Which lines in the data below contain the string "Track"? Copy each of those lines in full.

- [Material provided]:
_ _ _

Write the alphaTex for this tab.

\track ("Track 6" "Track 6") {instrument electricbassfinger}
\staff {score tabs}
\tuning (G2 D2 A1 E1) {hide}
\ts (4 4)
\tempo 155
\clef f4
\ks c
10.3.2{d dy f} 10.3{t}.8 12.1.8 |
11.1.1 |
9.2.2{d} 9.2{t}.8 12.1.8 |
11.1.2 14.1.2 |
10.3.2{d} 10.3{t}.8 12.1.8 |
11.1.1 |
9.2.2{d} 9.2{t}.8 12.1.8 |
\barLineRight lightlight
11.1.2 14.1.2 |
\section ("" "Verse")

_ _ _

- [Task response]:
\track ("Track 6" "Track 6") {instrument electricbassfinger}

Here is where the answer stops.